- What you have to do
Answer these questions about the abstract on calcium channels in ALS:
(a) Which ALS mouse model supplied the primary cortical cultures?
(b) With what technique was the role of voltage-gated calcium channels evaluated?
(c) To which toxin is the N-type current sensitive?

- Supplied passage

+---+

Aim: 

Amyotrophic lateral sclerosis (ALS) is a fatal neurodegenerative disorder targeting upper and lower motor neurons resulting in progressive muscle wasting and paralysis. The alteration of intracellular Ca²⁺ homeostasis is thought to have a key role in the disease process, independently of the cellular and molecular events initiating motor neuron degeneration in ALS. The aim of this study was to evaluate the role of voltage-gated calcium channels in primary cortical culture from an ALS mouse model (G93A) with the patch-clamp technique.

Methods: 

The total Ca²⁺ current density recorded in G93A cortical neurons (14.2 + 7.4 pA/pF) was significantly higher than in wild type neurons (10.7 + 4.9 pA/pF; p<0.01). To characterize the different Ca²⁺ current subtypes (L-, N-, P/Q- and R-type), we applied specific antagonists of voltage-dependent calcium channels.

Results: 

G93A cortical neurons showed a significant increase of the N-type (w-conotoxin GVIA –sensitive) current-density (5.0 + 2.6 pA/pF) with respect to control neurons (2.5 + 1.6 pA/pF; p< 0.01). These data were confirmed by immocytochemical analysis which demonstrated that N-type voltage-gated calcium channels were expressed more in G93A cortical neurons than in controls.

Conclusion: 

Our results suggest that the voltage-gated calcium channels are involved in the ALS etiopathology.

+---+

- Data extracts
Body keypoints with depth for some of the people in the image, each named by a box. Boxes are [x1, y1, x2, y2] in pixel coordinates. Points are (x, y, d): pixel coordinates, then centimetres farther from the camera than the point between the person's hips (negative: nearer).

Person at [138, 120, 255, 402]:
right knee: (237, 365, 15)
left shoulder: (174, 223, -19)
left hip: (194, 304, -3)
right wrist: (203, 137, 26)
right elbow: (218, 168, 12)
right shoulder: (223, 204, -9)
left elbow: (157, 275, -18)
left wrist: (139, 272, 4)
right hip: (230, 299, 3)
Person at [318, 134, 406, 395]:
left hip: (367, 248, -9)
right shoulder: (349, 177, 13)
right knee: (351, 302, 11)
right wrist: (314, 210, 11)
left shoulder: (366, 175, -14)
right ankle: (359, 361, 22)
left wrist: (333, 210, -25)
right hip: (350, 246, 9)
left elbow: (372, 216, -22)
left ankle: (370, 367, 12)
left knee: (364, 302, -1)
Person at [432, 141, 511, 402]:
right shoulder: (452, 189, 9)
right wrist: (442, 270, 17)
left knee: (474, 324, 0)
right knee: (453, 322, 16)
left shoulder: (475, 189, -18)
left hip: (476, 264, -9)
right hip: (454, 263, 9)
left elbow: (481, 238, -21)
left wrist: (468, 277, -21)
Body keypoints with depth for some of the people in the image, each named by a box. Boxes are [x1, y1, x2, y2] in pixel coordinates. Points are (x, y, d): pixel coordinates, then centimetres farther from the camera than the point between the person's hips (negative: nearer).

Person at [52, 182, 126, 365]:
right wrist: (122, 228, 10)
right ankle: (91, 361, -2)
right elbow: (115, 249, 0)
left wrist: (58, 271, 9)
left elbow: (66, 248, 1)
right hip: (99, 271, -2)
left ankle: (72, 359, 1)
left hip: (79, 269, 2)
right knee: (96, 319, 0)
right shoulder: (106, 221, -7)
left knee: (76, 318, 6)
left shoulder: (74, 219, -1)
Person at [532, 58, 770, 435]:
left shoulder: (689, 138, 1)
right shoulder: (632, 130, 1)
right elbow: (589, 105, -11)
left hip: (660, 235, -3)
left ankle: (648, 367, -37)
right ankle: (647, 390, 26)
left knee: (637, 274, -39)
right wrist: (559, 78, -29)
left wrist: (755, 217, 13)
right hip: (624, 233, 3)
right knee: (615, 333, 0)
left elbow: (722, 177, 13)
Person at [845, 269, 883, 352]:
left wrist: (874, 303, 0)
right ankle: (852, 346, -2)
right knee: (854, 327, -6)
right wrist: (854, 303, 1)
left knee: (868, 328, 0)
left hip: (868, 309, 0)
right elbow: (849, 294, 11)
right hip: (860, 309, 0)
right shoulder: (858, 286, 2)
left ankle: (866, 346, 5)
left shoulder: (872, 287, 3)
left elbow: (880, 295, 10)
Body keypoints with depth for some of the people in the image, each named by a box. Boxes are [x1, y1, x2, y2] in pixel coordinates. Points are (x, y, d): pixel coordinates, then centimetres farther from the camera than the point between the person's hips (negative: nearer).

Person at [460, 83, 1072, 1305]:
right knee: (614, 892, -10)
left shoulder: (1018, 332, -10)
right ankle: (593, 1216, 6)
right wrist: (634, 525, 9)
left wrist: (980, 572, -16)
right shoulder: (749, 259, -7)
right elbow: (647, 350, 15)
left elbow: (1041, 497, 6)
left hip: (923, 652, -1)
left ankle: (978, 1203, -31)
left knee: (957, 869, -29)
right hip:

+---+

- Exercise answer
(a) The G93A model.
(b) The patch-clamp technique.
(c) ω-conotoxin GVIA.